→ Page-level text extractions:
*** Begin section ***

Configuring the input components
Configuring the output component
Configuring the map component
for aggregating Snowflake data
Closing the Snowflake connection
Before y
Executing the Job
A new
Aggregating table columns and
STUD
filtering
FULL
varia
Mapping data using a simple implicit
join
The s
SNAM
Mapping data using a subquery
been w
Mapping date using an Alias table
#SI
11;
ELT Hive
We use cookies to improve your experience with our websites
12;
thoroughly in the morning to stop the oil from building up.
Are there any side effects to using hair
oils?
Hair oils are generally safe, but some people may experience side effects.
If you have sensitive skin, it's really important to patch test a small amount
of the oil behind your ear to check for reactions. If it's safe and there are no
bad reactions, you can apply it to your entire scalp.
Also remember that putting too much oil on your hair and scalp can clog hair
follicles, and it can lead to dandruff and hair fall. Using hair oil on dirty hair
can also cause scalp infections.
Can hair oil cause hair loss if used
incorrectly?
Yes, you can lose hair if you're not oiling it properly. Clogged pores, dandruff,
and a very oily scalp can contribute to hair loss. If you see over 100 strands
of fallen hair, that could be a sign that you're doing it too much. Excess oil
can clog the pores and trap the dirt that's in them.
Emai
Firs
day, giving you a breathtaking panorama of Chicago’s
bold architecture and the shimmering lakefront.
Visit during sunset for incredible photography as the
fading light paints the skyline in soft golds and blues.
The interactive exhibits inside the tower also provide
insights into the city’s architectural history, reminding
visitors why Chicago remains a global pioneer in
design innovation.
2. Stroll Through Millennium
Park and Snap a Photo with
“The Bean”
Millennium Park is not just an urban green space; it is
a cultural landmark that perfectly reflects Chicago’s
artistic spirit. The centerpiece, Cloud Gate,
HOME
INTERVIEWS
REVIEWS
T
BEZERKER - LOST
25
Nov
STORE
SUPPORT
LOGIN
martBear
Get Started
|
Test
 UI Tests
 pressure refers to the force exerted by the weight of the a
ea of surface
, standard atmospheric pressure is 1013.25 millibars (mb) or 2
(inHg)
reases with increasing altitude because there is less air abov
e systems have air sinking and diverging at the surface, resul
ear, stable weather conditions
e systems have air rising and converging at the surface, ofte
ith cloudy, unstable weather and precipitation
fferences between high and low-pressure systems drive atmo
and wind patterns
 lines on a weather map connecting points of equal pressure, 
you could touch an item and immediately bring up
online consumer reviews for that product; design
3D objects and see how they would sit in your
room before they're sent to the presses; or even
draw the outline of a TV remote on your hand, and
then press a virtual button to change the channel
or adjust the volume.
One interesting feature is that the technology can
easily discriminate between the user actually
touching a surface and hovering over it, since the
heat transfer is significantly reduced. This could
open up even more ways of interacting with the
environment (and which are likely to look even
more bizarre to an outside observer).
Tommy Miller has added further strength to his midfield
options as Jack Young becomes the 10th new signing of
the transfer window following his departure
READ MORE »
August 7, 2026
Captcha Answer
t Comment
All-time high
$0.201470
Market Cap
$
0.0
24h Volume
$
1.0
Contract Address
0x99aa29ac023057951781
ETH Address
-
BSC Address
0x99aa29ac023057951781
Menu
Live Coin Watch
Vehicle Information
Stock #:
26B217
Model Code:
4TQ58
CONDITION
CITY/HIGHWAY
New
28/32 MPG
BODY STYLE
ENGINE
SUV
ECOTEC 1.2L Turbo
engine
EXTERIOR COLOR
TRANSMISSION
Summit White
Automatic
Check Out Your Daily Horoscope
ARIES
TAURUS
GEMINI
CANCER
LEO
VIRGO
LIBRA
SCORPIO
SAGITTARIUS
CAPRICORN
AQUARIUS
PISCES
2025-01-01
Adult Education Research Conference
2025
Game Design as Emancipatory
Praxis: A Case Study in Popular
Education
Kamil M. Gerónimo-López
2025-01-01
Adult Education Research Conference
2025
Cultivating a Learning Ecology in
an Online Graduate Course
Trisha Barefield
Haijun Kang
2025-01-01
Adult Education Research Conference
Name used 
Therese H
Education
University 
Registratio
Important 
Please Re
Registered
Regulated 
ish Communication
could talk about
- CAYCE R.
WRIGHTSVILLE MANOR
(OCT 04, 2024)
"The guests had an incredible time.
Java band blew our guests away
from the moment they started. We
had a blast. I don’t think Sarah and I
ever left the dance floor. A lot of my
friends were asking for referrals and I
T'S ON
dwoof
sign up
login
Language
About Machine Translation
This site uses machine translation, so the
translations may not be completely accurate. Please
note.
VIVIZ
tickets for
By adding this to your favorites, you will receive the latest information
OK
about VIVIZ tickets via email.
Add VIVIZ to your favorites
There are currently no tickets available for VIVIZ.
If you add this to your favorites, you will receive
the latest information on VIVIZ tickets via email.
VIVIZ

*** End section ***

→ THE TASK:
Reproduce every line above without error.

→ WRITTEN RESPONSE:
Configuring the input components
Configuring the output component
Configuring the map component
for aggregating Snowflake data
Closing the Snowflake connection
Before y
Executing the Job
A new
Aggregating table columns and
STUD
filtering
FULL
varia
Mapping data using a simple implicit
join
The s
SNAM
Mapping data using a subquery
been w
Mapping date using an Alias table
#SI
11;
ELT Hive
We use cookies to improve your experience with our websites
12;
thoroughly in the morning to stop the oil from building up.
Are there any side effects to using hair
oils?
Hair oils are generally safe, but some people may experience side effects.
If you have sensitive skin, it's really important to patch test a small amount
of the oil behind your ear to check for reactions. If it's safe and there are no
bad reactions, you can apply it to your entire scalp.
Also remember that putting too much oil on your hair and scalp can clog hair
follicles, and it can lead to dandruff and hair fall. Using hair oil on dirty hair
can also cause scalp infections.
Can hair oil cause hair loss if used
incorrectly?
Yes, you can lose hair if you're not oiling it properly. Clogged pores, dandruff,
and a very oily scalp can contribute to hair loss. If you see over 100 strands
of fallen hair, that could be a sign that you're doing it too much. Excess oil
can clog the pores and trap the dirt that's in them.
Emai
Firs
day, giving you a breathtaking panorama of Chicago’s
bold architecture and the shimmering lakefront.
Visit during sunset for incredible photography as the
fading light paints the skyline in soft golds and blues.
The interactive exhibits inside the tower also provide
insights into the city’s architectural history, reminding
visitors why Chicago remains a global pioneer in
design innovation.
2. Stroll Through Millennium
Park and Snap a Photo with
“The Bean”
Millennium Park is not just an urban green space; it is
a cultural landmark that perfectly reflects Chicago’s
artistic spirit. The centerpiece, Cloud Gate,
HOME
INTERVIEWS
REVIEWS
T
BEZERKER - LOST
25
Nov
STORE
SUPPORT
LOGIN
martBear
Get Started
|
Test
 UI Tests
 pressure refers to the force exerted by the weight of the a
ea of surface
, standard atmospheric pressure is 1013.25 millibars (mb) or 2
(inHg)
reases with increasing altitude because there is less air abov
e systems have air sinking and diverging at the surface, resul
ear, stable weather conditions
e systems have air rising and converging at the surface, ofte
ith cloudy, unstable weather and precipitation
fferences between high and low-pressure systems drive atmo
and wind patterns
 lines on a weather map connecting points of equal pressure, 
you could touch an item and immediately bring up
online consumer reviews for that product; design
3D objects and see how they would sit in your
room before they're sent to the presses; or even
draw the outline of a TV remote on your hand, and
then press a virtual button to change the channel
or adjust the volume.
One interesting feature is that the technology can
easily discriminate between the user actually
touching a surface and hovering over it, since the
heat transfer is significantly reduced. This could
open up even more ways of interacting with the
environment (and which are likely to look even
more bizarre to an outside observer).
Tommy Miller has added further strength to his midfield
options as Jack Young becomes the 10th new signing of
the transfer window following his departure
READ MORE »
August 7, 2026
Captcha Answer
t Comment
All-time high
$0.201470
Market Cap
$
0.0
24h Volume
$
1.0
Contract Address
0x99aa29ac023057951781
ETH Address
-
BSC Address
0x99aa29ac023057951781
Menu
Live Coin Watch
Vehicle Information
Stock #:
26B217
Model Code:
4TQ58
CONDITION
CITY/HIGHWAY
New
28/32 MPG
BODY STYLE
ENGINE
SUV
ECOTEC 1.2L Turbo
engine
EXTERIOR COLOR
TRANSMISSION
Summit White
Automatic
Check Out Your Daily Horoscope
ARIES
TAURUS
GEMINI
CANCER
LEO
VIRGO
LIBRA
SCORPIO
SAGITTARIUS
CAPRICORN
AQUARIUS
PISCES
2025-01-01
Adult Education Research Conference
2025
Game Design as Emancipatory
Praxis: A Case Study in Popular
Education
Kamil M. Gerónimo-López
2025-01-01
Adult Education Research Conference
2025
Cultivating a Learning Ecology in
an Online Graduate Course
Trisha Barefield
Haijun Kang
2025-01-01
Adult Education Research Conference
Name used 
Therese H
Education
University 
Registratio
Important 
Please Re
Registered
Regulated 
ish Communication
could talk about
- CAYCE R.
WRIGHTSVILLE MANOR
(OCT 04, 2024)
"The guests had an incredible time.
Java band blew our guests away
from the moment they started. We
had a blast. I don’t think Sarah and I
ever left the dance floor. A lot of my
friends were asking for referrals and I
T'S ON
dwoof
sign up
login
Language
About Machine Translation
This site uses machine translation, so the
translations may not be completely accurate. Please
note.
VIVIZ
tickets for
By adding this to your favorites, you will receive the latest information
OK
about VIVIZ tickets via email.
Add VIVIZ to your favorites
There are currently no tickets available for VIVIZ.
If you add this to your favorites, you will receive
the latest information on VIVIZ tickets via email.
VIVIZ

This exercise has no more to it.